I am additionally pissed at Dr Jerk b/c i was just thinking that I should get my roots touched up (it's been about 5 weeks), and now i think that he thinks my hair is crap and needs to be colored...SOO, as punishment for his possible (although not probable) zinger, I will make an appt at the salon for a cut, color AND MANNY PEDDY...HAHAHAHHAHA
Got ya ;)
From Dr. Mrs. Giebs:
one more thing...Mr. Glaven, you have a very interesting name. Do you enjoy Renaissance Fairs, wearing tights, sword fights and calling your bride a wench?
If so, I would understand...but please refrain from calling your lady a wench...not very nice young steed.
Just strikes me as a renaissancy name
Oooo, kicks to the n*ts@ck are faaarrrrrr more devastating.
Hey Dr. Nic, it may be time to explore that second career you always wanted singing in a Bee Gees cover band:
You know it's all right,
It's okay
Who needs a n*ts@ck anyway?
Women just can't understand
What a meat-punch does to man
Whether you're a runner
Or whether you're a Mummer
You're just stayin' alive
Stayin' alive
B@lls will soon be breakin'
When fun of your wife you're makin'
And yer stayin' alive
Stayin' alive"
Ah! Ah! Ah! stayin' alive!
Stayin' alive!
Ah! Ah! Ah! Aaaahhhhhh, staying aliiiiii-hii-iii-iiiiiiiivvvvee! ...
Dr. Mrs. Giebs is beautiful!
You still should've known better than to post unauthorized pics.
Do you even know what a "Mummer" is?
I'll be honest...not a clue.
Nice, GP.
Referring to Mummers in your spite since TB has read & commented on Dr. Super Runner's post from a scant three hours ago.
Dr. Nic - it's an obscurity that I'm forced to watch every freakin' year at my in-laws house because they're hard-core Philadelphians.
Dude, how did you trick her into marrying you?
HAHAHHAHAHAHAHAAAAAAAAAAA I'm dying of laughter HAHAHAHAAAA Mrs Dr G used the words "bag smacked" HAHAHHAAA Dude you so are done!
Ahhh yes Mrs Dr G gorgeous. If your n*ts@ck ever recovers you both will make some beautiful children ;-)
O, Man! Teh Marcy just announced she's keeping you as BotW for A WHOLE OTHER WEEK now, for some bogus reason or other.
Sometimes I think she just enjoys hurting me.
@Mrs. Dr Nic: I was at a Renaissance Faire once and a beggar came up to me and addressed me as "Thee of the illustrious nose-hairs".
For the record, they are nice.
I mean my nose-hairs.
And pretty prominent.
I can't say anything about hair... the Ice Age photos have displayed incontrevertible proof that I have a bald spot to rival Prince William's.
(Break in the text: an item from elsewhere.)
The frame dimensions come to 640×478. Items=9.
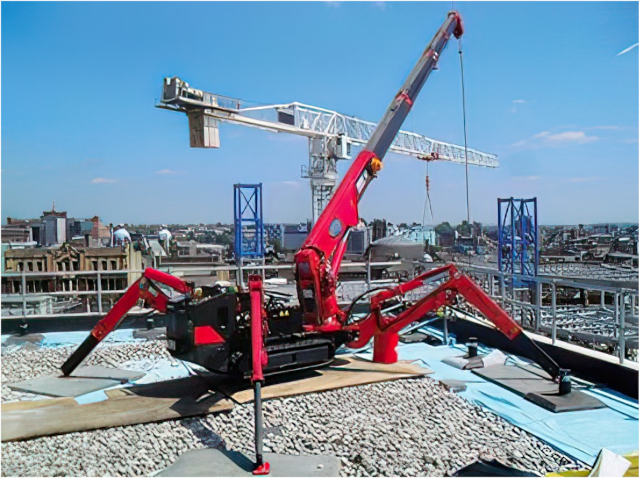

Then again, being such a Munchkin, Nic, you'll never see it.
Wow man you like living on the edge don't you! Well all my best if this post is your last ever.... :)
Please let me know where you got the little "Garmin Sez..." app. I would LOVE to place something like that on my blog.
Ellie must know sign language. She did an excellent job fingerspelling N and F very clearly.